L'incontro con la bella Anna diviene così occasione di rilancio per la sventurata vita del protagonista, ma anche viatico per la presa di coscienza dei suoi difetti; e di fatto, la stessa Anna altro non è se non un doppio dello stesso Oliver: oppressa da un genitore autodistruttivo, vive la propria vita fuggendo da un lugo a l'altro per rafforzare la sua solitudine; solitudine "errabonda" contrapposta a quella "statica" di Oliver. E la storia con Anna diviene, nel corso della narrazione, paradigma di ogni storia che il protagonista ha vissuto: dalla felicità iniziale, allo sfacelo non evitato; salvo per il finale, nel quale Mills vuole dare uno spiraglio di speranza ai personaggi, lascinandoli assieme, in attesa di un futuro che ora sono pronti ad affrontare per la prima volta (come degli esordienti, dei "beginners").

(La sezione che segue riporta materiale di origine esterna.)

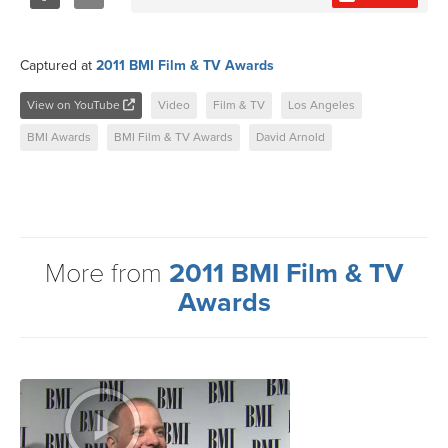
Share
Tweet
Captured at
2011 BMI Film & TV Awards
View on YouTube
Video
Film & TV
Los Angeles
BMI Awards
BMI Film & TV Awards
David Arnold
More from
2011 BMI Film & TV
Awards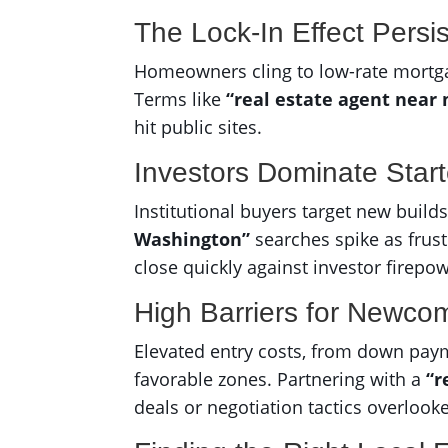
The Lock-In Effect Persis
Homeowners cling to low-rate mortgages
Terms like
“real estate agent near
hit public sites.
Investors Dominate Star
Institutional buyers target new build
Washington”
searches spike as frus
close quickly against investor firepow
High Barriers for Newco
Elevated entry costs, from down paym
favorable zones. Partnering with a
“r
deals or negotiation tactics overlook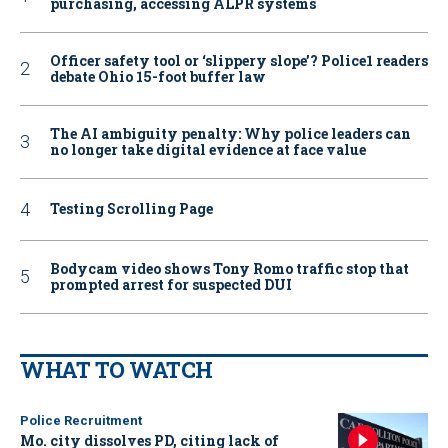
purchasing, accessing ALPR systems
Officer safety tool or ‘slippery slope’? Police1 readers
debate Ohio 15-foot buffer law
The AI ambiguity penalty: Why police leaders can
no longer take digital evidence at face value
Testing Scrolling Page
Bodycam video shows Tony Romo traffic stop that
prompted arrest for suspected DUI
WHAT TO WATCH
Police Recruitment
Mo. city dissolves PD, citing lack of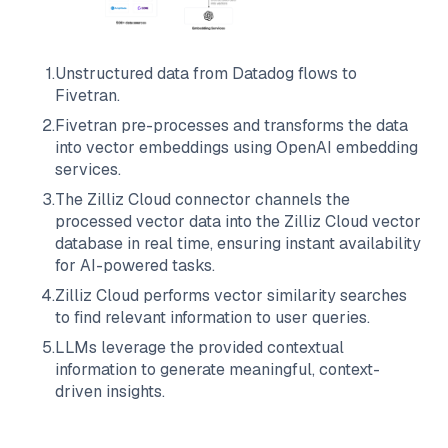
1
.
Unstructured data from
Datadog
flows to
Fivetran
.
2
.
Fivetran
pre-processes and transforms the data
into vector embeddings using OpenAI embedding
services.
3
.
The
Zilliz Cloud
connector channels the
processed vector data into the
Zilliz Cloud
vector
database in real time, ensuring instant availability
for AI-powered tasks.
4
.
Zilliz Cloud
performs vector similarity searches
to find relevant information to user queries.
5
.
LLMs leverage the provided contextual
information to generate meaningful, context-
driven insights.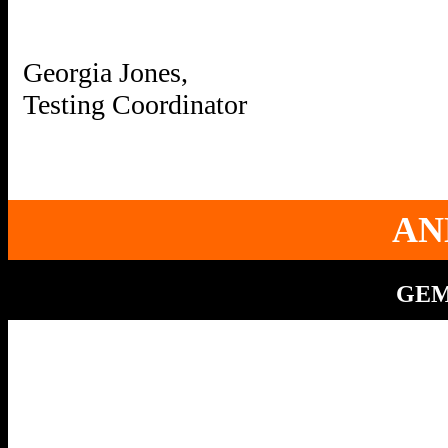
Georgia Jones,
AN
GEMS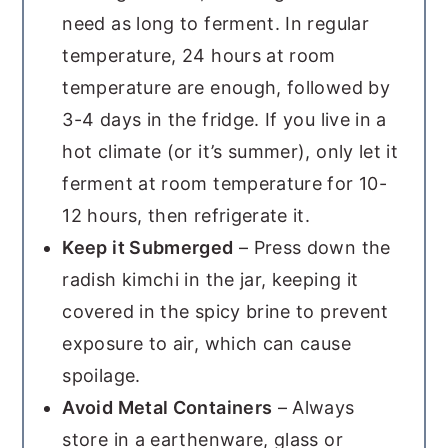
need as long to ferment. In regular
temperature, 24 hours at room
temperature are enough, followed by
3-4 days in the fridge. If you live in a
hot climate (or it’s summer), only let it
ferment at room temperature for 10-
12 hours, then refrigerate it.
Keep it Submerged
– Press down the
radish kimchi in the jar, keeping it
covered in the spicy brine to prevent
exposure to air, which can cause
spoilage.
Avoid Metal Containers
– Always
store in a earthenware, glass or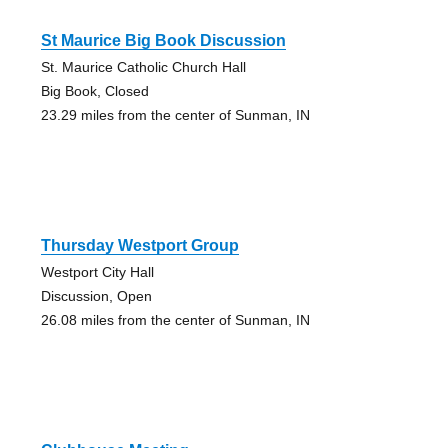
St Maurice Big Book Discussion
St. Maurice Catholic Church Hall
Big Book, Closed
23.29 miles from the center of Sunman, IN
Thursday Westport Group
Westport City Hall
Discussion, Open
26.08 miles from the center of Sunman, IN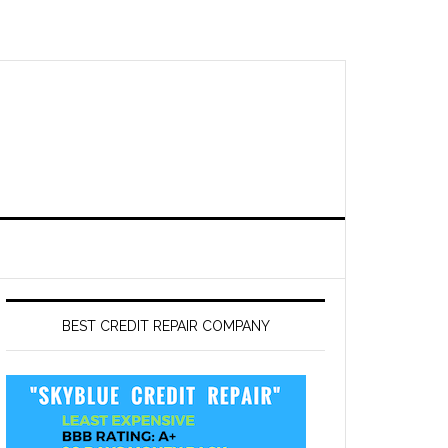
BEST CREDIT REPAIR COMPANY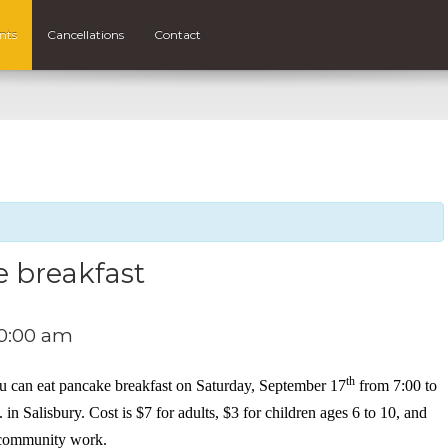
nts
Cancellations
Contact
e breakfast
0:00 am
th
ou can eat pancake breakfast on Saturday, September 17
from 7:00 to
n Salisbury. Cost is $7 for adults, $3 for children ages 6 to 10, and
r community work.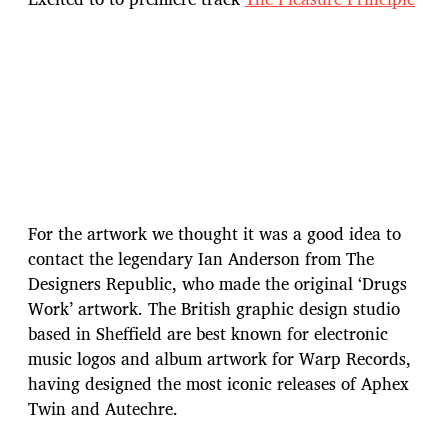
For the artwork we thought it was a good idea to
contact the legendary Ian Anderson from The
Designers Republic, who made the original ‘Drugs
Work’ artwork. The British graphic design studio
based in Sheffield are best known for electronic
music logos and album artwork for Warp Records,
having designed the most iconic releases of Aphex
Twin and Autechre.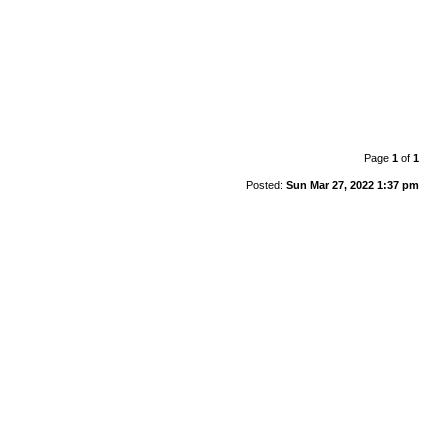
Page
1
of
1
Posted:
Sun Mar 27, 2022 1:37 pm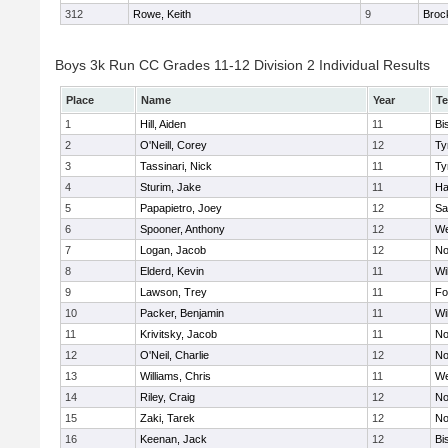
312
Rowe, Keith
9
Broc
Boys 3k Run CC Grades 11-12 Division 2 Individual Results
Place
Name
Year
T
1
Hill, Aiden
11
Bi
2
O'Neill, Corey
12
Ty
3
Tassinari, Nick
11
Ty
4
Sturim, Jake
11
Ha
5
Papapietro, Joey
12
Sa
6
Spooner, Anthony
12
We
7
Logan, Jacob
12
No
8
Elderd, Kevin
11
Wi
9
Lawson, Trey
11
Fo
10
Packer, Benjamin
11
Wi
11
Krivitsky, Jacob
11
No
12
O'Neil, Charlie
12
No
13
Williams, Chris
11
We
14
Riley, Craig
12
No
15
Zaki, Tarek
12
No
16
Keenan, Jack
12
Bi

E se Mills non riesce ad eleminare completamente alcuni dei peggiori difetti del cinema intimista americano (la lunghezza, l'uso di troppe metafore e sottotrame per rafforzare la descrizione dei personaggi), ha tuttavia il merito di tornare a sperimentare soluzioni visive e narrative solitamente schivate dai cineasti del cinema indipendente; oltre ai flashback e agli inserti d'archivio, l'autore torna ad introdurre forti moviemnti di macchina su steady anzicchè a mano, donando alla pellicola un look più preciso e meno ruvido rispetto al solito, nonostante l'uso dei colori desaturati per la fotografia; sopratutto, Mills si rivela un ottimo direttore di attori: al di là della splendida prova di Christopher Plummer, sono i due protagonisti Ewan McGegor e Mélanie Laurent a stupire; il primo torna a dare carattere ad un personaggio complesso e sfaccettato dopo anni di oblio in grosse produzioni, regalando un'interpretazione sentita ma mai intrionica; mentre la bellissima attrice francese stupisce per espressività e versatilità, recitando muta nella prima, bellissima, sequenza in cui appare.